L'Union européenne examine un projet de loi sur la numérisation des correspondances privées

Le Parlement européen a franchi une nouvelle étape vers l'adoption d'un projet de loi temporaire permettant aux entreprises technologiques de scanner les messages privés des utilisateurs. L'objectif principal de cette initiative est d'identifier et de stopper la diffusion de matériel pédopornographique sur Internet. Cependant, ce document suscite de vifs débats parmi les défenseurs de la confidentialité numérique et des droits de l'homme.
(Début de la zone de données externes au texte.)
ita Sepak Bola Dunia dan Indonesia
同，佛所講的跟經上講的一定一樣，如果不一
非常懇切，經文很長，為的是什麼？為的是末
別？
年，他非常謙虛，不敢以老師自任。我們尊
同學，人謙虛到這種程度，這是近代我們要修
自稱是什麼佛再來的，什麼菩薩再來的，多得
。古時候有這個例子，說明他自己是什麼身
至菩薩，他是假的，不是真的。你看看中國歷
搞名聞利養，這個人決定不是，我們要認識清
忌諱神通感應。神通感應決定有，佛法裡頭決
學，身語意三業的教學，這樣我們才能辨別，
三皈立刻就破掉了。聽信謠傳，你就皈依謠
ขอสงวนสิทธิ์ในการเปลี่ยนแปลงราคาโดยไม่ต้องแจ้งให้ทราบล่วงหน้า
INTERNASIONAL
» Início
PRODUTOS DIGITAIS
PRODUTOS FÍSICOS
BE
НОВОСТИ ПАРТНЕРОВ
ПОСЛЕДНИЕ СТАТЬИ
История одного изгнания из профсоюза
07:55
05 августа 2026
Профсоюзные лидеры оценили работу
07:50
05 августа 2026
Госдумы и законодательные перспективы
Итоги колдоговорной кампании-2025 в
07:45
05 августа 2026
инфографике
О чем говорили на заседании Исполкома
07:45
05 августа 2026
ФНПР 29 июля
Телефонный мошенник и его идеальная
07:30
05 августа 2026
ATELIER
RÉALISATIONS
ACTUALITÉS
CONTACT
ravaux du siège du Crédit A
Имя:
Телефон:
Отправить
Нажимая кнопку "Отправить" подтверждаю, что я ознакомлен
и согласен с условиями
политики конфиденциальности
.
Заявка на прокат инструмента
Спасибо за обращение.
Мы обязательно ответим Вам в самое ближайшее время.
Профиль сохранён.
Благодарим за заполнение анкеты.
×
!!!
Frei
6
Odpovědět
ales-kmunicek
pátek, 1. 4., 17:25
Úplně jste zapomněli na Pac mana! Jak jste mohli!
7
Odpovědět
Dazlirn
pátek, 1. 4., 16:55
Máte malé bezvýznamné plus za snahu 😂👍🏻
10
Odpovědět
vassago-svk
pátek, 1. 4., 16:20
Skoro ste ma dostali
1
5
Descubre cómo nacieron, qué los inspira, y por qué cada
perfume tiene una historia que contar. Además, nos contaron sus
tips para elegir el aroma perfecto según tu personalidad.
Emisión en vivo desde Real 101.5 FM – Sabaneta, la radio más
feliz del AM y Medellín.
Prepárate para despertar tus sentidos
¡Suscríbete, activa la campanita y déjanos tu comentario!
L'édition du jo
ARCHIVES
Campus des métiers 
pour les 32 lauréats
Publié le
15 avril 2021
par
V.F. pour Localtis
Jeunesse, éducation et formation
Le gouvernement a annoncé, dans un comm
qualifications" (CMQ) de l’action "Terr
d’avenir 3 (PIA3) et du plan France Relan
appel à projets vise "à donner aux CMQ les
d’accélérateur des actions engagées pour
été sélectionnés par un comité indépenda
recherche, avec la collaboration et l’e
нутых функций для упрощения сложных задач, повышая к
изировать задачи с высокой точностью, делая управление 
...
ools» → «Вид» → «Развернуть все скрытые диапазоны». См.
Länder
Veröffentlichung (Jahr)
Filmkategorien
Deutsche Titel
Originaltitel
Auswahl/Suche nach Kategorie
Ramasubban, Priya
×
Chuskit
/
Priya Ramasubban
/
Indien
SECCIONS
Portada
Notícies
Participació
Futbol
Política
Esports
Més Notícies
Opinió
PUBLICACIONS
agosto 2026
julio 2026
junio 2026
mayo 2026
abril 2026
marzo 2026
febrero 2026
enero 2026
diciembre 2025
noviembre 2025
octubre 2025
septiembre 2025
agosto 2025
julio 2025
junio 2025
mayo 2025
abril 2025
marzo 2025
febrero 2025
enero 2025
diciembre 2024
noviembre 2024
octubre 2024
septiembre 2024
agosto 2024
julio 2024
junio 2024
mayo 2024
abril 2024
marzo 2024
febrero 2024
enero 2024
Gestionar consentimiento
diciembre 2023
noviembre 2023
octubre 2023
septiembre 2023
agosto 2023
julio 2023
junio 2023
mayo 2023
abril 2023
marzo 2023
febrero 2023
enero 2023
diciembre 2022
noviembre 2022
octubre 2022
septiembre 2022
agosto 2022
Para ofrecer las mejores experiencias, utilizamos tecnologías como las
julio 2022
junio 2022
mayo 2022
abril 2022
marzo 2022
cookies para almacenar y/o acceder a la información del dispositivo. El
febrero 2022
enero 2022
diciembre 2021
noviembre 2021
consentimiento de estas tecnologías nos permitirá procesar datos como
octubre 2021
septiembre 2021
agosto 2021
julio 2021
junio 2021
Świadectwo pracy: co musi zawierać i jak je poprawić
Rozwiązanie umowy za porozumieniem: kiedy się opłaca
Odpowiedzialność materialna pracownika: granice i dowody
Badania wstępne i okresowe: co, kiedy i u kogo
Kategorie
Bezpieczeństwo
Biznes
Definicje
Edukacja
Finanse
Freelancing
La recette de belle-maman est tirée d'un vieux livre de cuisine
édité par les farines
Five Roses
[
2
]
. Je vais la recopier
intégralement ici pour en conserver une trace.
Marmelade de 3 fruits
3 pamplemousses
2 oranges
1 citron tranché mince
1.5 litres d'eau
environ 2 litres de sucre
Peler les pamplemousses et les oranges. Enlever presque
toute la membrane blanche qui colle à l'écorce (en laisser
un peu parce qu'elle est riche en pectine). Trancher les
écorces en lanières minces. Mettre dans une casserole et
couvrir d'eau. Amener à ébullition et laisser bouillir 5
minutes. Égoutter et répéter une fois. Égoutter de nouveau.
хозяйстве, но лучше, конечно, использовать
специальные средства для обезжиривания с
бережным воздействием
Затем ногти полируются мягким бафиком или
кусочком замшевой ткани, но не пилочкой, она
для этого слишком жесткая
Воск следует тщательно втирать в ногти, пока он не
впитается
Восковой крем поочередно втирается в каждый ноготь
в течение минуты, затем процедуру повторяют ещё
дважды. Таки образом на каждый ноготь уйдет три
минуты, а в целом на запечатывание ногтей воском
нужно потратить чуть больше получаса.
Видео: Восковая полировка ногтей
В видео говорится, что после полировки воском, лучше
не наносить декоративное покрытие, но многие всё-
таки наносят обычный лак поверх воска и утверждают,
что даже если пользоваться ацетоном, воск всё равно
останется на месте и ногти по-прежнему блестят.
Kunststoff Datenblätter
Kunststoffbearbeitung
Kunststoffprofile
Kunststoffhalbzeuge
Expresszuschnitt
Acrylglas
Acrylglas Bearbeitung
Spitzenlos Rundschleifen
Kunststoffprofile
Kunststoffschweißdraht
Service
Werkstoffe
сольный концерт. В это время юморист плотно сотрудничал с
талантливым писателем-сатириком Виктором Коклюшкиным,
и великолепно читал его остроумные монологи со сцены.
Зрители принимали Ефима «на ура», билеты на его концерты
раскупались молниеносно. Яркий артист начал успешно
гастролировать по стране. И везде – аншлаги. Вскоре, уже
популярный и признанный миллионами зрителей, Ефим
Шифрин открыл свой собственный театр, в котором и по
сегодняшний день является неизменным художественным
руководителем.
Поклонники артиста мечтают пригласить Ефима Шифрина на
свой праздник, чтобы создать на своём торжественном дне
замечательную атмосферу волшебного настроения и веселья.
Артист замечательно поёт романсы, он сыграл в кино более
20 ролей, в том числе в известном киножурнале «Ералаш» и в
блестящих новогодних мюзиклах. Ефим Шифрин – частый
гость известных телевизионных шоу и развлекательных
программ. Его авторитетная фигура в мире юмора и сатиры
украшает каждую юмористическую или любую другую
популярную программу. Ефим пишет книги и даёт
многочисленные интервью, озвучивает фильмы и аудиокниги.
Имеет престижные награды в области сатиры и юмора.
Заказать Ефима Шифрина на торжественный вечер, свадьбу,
C'est ce que rapporte Ixbt.com rapporte .
En raison d'un vide juridique actuel, les plateformes en ligne sont confrontées à plusieurs restrictions lors de la vérification volontaire des fichiers des utilisateurs. Le nouveau projet de loi devrait combler temporairement cette lacune. Les députés ont soutenu le transfert de l'initiative au Conseil de l'Union européenne pour un examen ultérieur. Néanmoins, les points de vue sur la version finale du document restent divergents.
L'équilibre entre confidentialité et sécurité
Au cœur des discussions se trouve la question des services utilisant le chiffrement de bout en bout (end-to-end encryption). Si les amendements actuels sont maintenus, des messageries comme Signal pourraient être exemptées de l'analyse obligatoire des correspondances privées des utilisateurs. Cela est considéré comme une victoire importante pour les défenseurs de la vie privée, mais les autorités de sécurité estiment que de telles exceptions offrent des opportunités aux criminels.Il fallait 361 voix pour rejeter complètement le projet de loi, mais ce nombre d'opposants n'a pas été atteint. En conséquence, le document est passé à l'étape suivante du processus législatif. Alors que les partisans du projet considèrent la sécurité numérique des mineurs comme une priorité, les critiques craignent que ce système ne devienne à l'avenir un mécanisme de surveillance de masse.
La réaction virulente de Pavel Durov
Le fondateur de Telegram, Pavel Durov, a vivement critiqué cette initiative. Sur son compte X, il a ouvertement condamné ces actions de l'Union européenne. Selon les informations d'ixbt.com, Durov estime que de telles méthodes ne sont pas dignes des États démocratiques."De telles ruses étaient autrefois caractéristiques des 'républiques bananières', et maintenant elles sont utilisées par l'Union européenne pour adopter des lois sur la surveillance", écrit le dirigeant de Telegram. Selon lui, sous couvert de sécurité des enfants, des outils portant atteinte à la vie privée sont introduits.
Désormais, le projet de loi sera examiné par le Conseil de l'Union européenne. Si les États membres soutiennent la clause d'exemption pour les services chiffrés, le document passera à l'étape suivante. Sinon, un processus de négociations long et complexe pourrait s'engager entre les institutions européennes, ce qui retarderait considérablement l'adoption de la loi.